Les prochaines étapes vers un consensus
Le prochain cycle de négociations, qui pourrait avoir lieu en décembre, devrait permettre aux États membres de réaliser une évaluation globale du projet d’accord. Selon Steve Solomon, l’OMS agira en tant que facilitateur, travaillant avec les 194 États membres pour affiner les modalités juridiques et opérationnelles de l’accord. Les décisions finales, notamment concernant le statut contraignant de certaines dispositions, seront prises en fonction des compromis trouvés entre les différentes parties prenantes.
Les cadres de l’OMS ont précisé qu’il devrait bien y avoir de nouvelles discussions au mois de décembre, le 6 plus précisément, même si la forme de la réunion n’a pas encore été déterminée.

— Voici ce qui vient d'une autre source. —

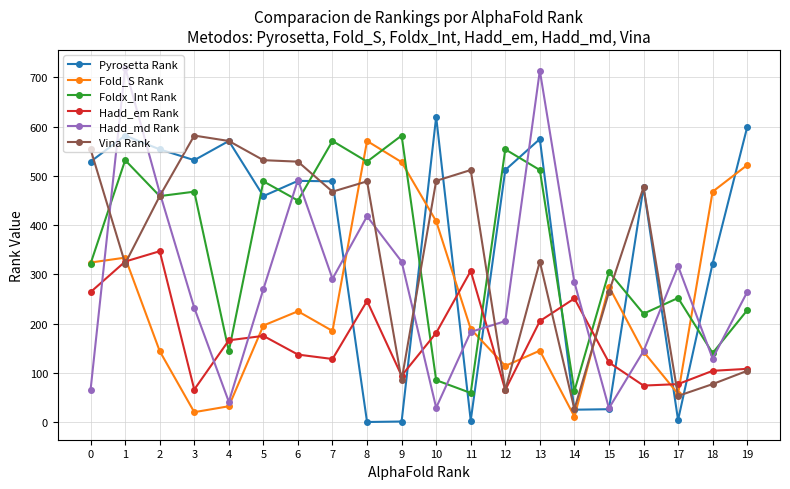

Where is the first local maximum for Pyrosetta Rank?

1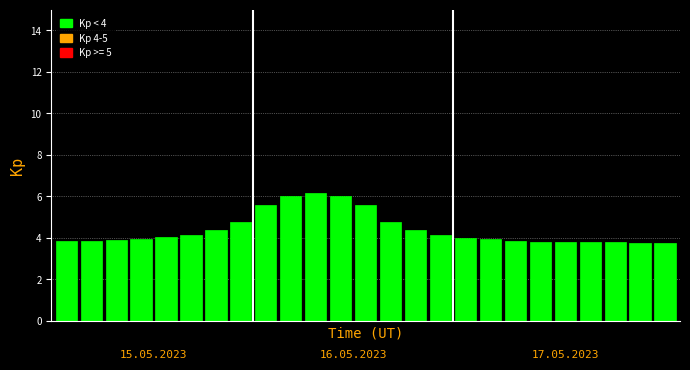

What is the value of the 7th bar from the left?

4.4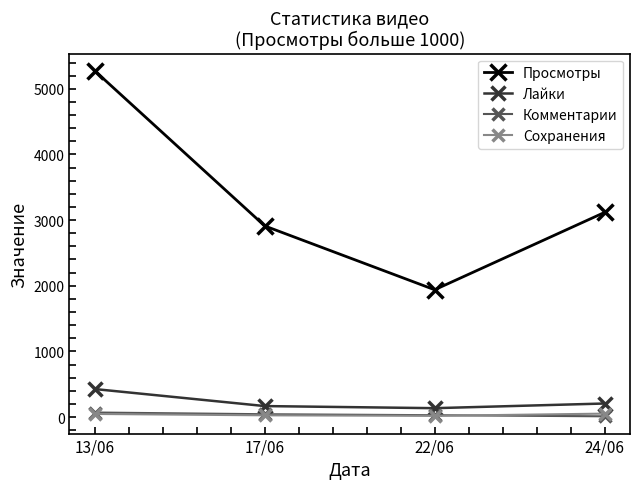

True or false: Сохранения and Просмотры cross at least once.

False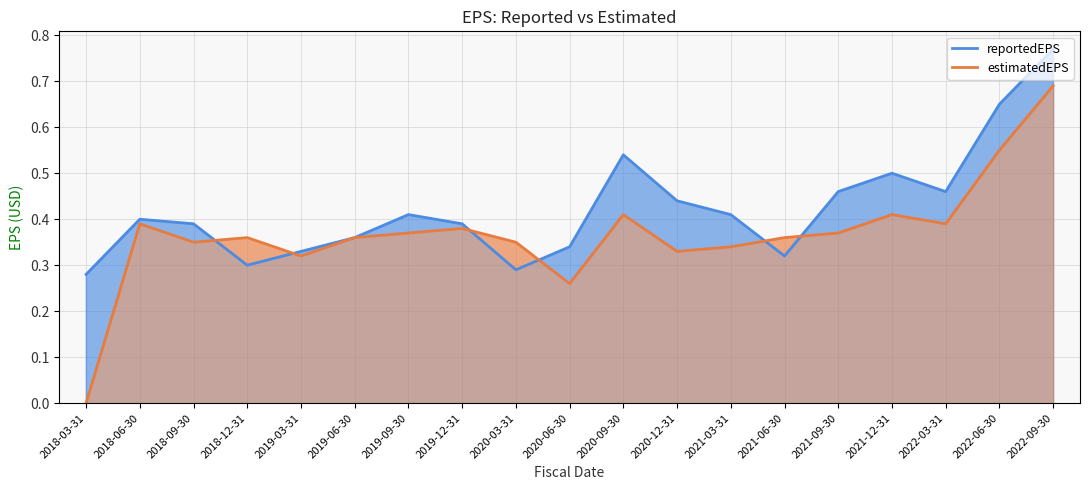

Rank the series at 2021-06-30 from highest to lowest value.

estimatedEPS, reportedEPS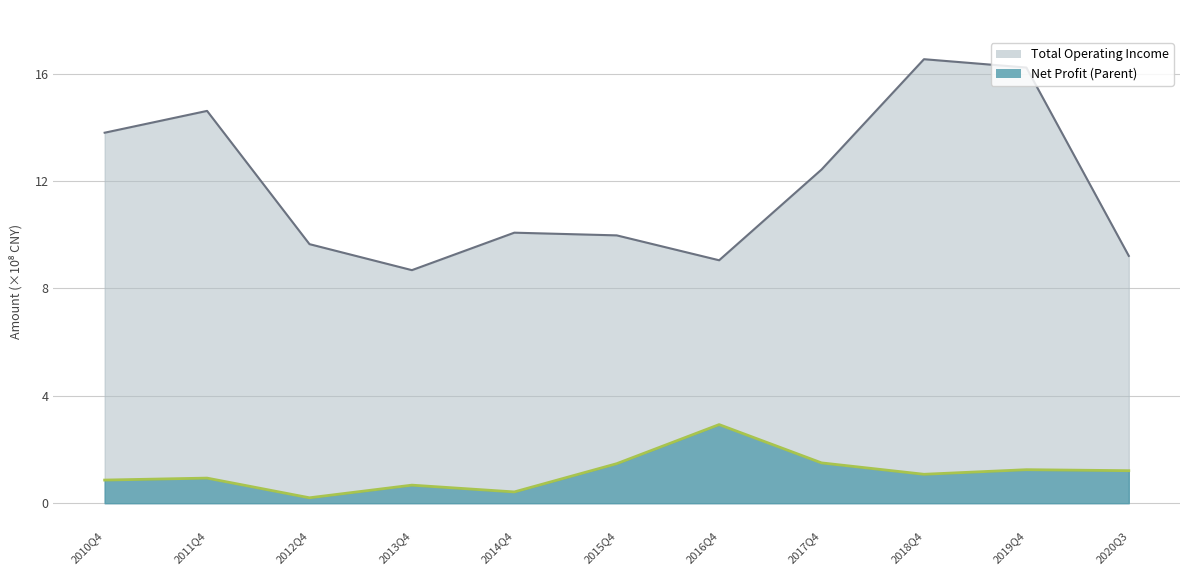

Rank the series by their maximum value, from highest to lowest.

TOTAL_OPERATE_INCOME, PARENT_NETPROFIT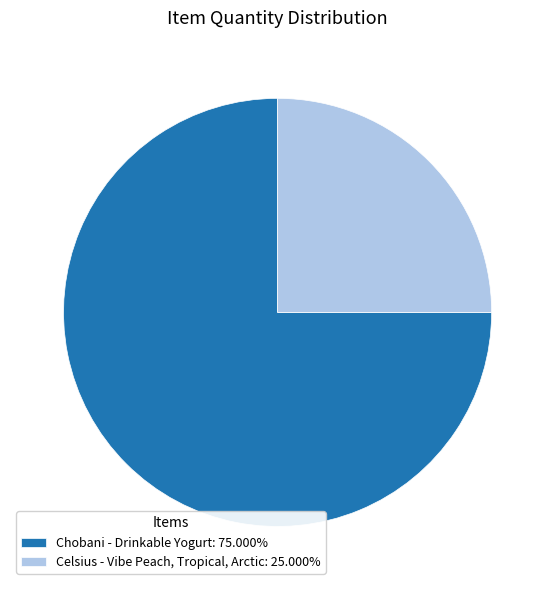

Is the sum of Celsius - Vibe Peach, Tropical, Arctic: 25.000% and Chobani - Drinkable Yogurt: 75.000% greater than half?

Yes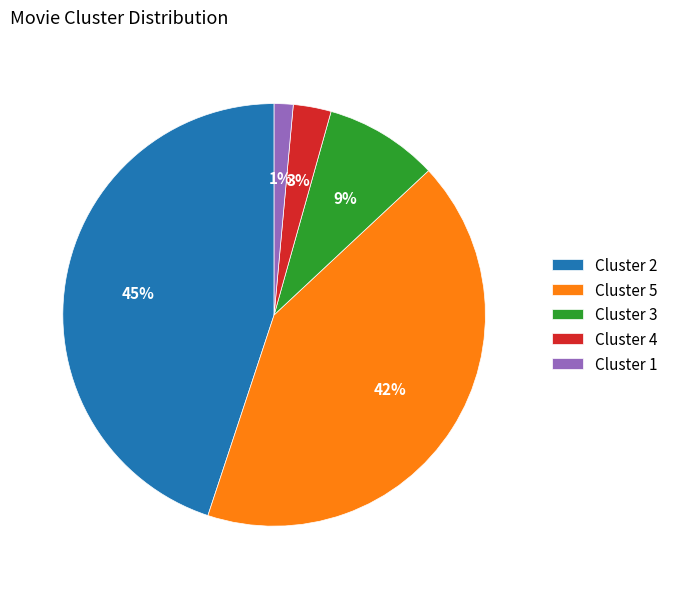

Rank the categories by value from lowest to highest.

Cluster 1, Cluster 4, Cluster 3, Cluster 5, Cluster 2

Il pourrait s’agir d’une réunion spéciale de l’Assemblée mondiale de la Santé ou d’une réunion de ministres.
Un rôle central de l’OMS et des États-Unis dans les négociations
La question de l’engagement des États-Unis, en particulier dans le contexte de possibles changements politiques, a également été soulevée par les journalistes, alors que Donald Trump est plus sceptique que Biden à l’égard de l’OMS et qualifie ce traité de « monstruosité ». Comme le journaliste américain James Roguski, le Dr German Velasquez, ancien cadre de l’OMS, et Elon Musk, l’ancien président des États-Unis, s’inquiète des risques que ce traité fait peser sur la souveraineté des États membres de l’agence onusienne.
Solomon a souligné que les États-Unis étaient un État parmi les 194 États membres de l’OMS, comme l’avait déjà fait son collègue Derek Walton du service juridique. « Ce n’est pas le rôle du secrétariat de spéculer sur les intentions des États membres individuels ou sur les implications possibles de leurs décisions », a-t-il ajouté. « Les États-Unis négocient encore comme n’importe quel autre État membre présent dans la salle, rien n’a changé. »

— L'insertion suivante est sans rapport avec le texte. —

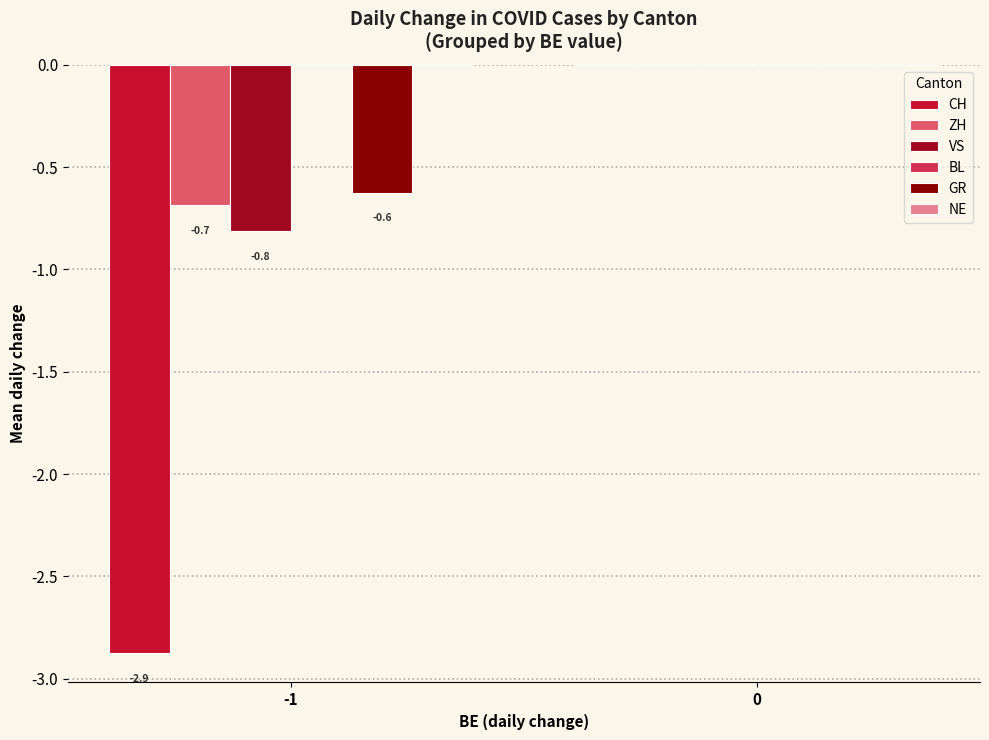

Reading right to left, transcribe all the data shown in this chart.

CH: 0.0	-2.9
ZH: 0.0	-0.7
VS: 0.0	-0.8
BL: 0.0	0.0
GR: 0.0	-0.6
NE: 0.0	0.0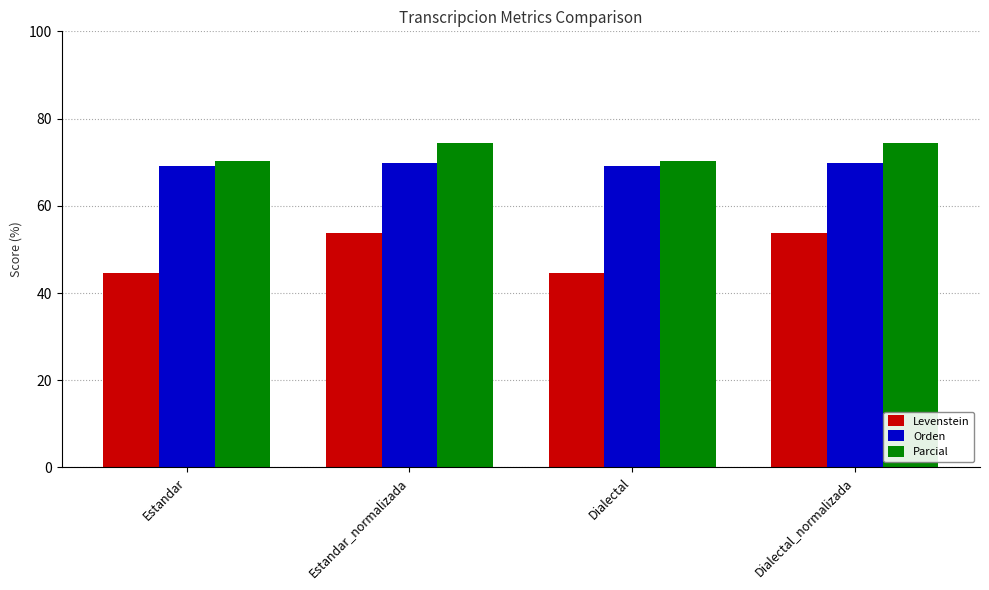

Reading left to right, transcribe all the data shown in this chart.

Levenstein: Estandar=44.6	Estandar_normalizada=53.8	Dialectal=44.6	Dialectal_normalizada=53.8
Orden: Estandar=69.2	Estandar_normalizada=69.7	Dialectal=69.2	Dialectal_normalizada=69.7
Parcial: Estandar=70.2	Estandar_normalizada=74.5	Dialectal=70.2	Dialectal_normalizada=74.5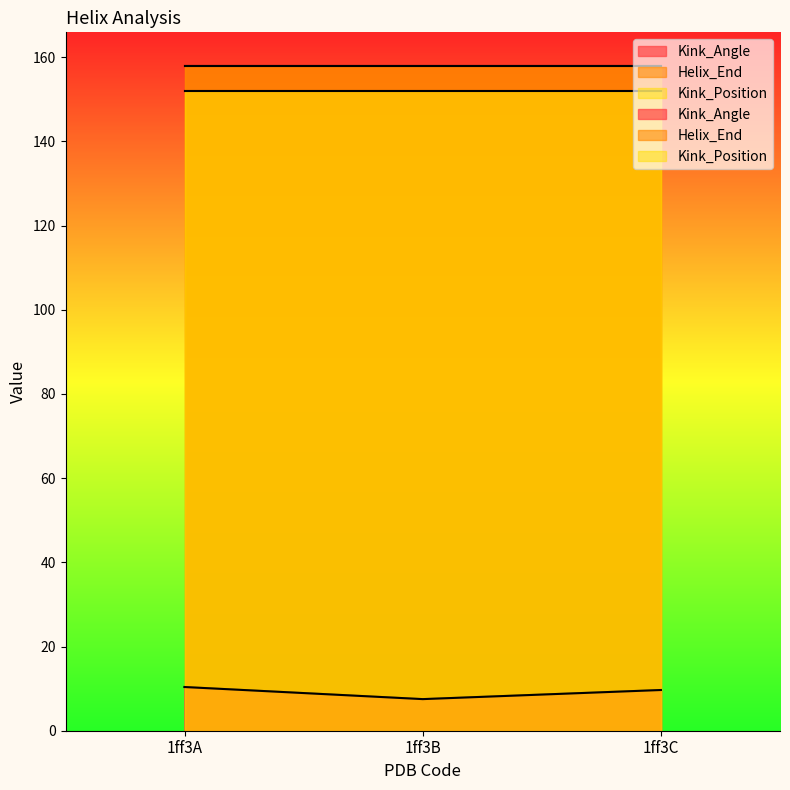

Which series changed the most between 1ff3B and 1ff3C?

Kink_Angle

Le traité des pandémies va-t-il être ratifié par les parlements des États membres ?
Une journaliste de Politico a également demandé des précisions légales sur la ratification de ce traité par les États membres, notamment si celui-ci sera soumis aux parlements nationaux et s’il pourrait rencontrer des obstacles juridiques.
Precious Matsoso a souligné que les États membres avaient plusieurs options, mais que ce traité comportait des « obligations fortes » qu’ils comprennent comme nécessaires, même si « certains d’entre eux ne sont pas à l’aise ». « Il y a aussi des discussions en cours sur l’architecture légale qui sera acceptable », a ajouté Matsoso, soulignant que les pays travaillaient encore sur « le texte le plus approprié qui peut être incorporé ».

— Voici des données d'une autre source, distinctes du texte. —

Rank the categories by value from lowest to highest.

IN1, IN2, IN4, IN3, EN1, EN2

Quel rôle pour l’architecture de Santé, One Health ?
Kerry Cullinan de Health Policy Watch a évoqué l’approche One Health ou « Une seule santé », que l’OMS présente également comme la nouvelle architecture de Santé. Cette approche permet à l’OMS de donner des directives aux États membres. La journaliste a indiqué que One Health était mentionnée dans « une sorte d’annexe qui sera déterminée plus tard ». « Allez-vous toujours garder cela de côté et apporter plus de détails par la suite alors que le traité est sur le point d’être ratifié ? »
Amperoux a répondu que « les États membres discutent toujours de cette question, ce qui concerne l’architecture légale de l’accord ». « Je suis désolée, mais je ne peux pas répondre aujourd’hui. »
L’ambassadrice française a également tenu à souligner le problème de désinformation entourant ce traité sur les pandémies, notamment en ce qui concerne le transfert de souveraineté, qu’elle qualifie de « problème clé ».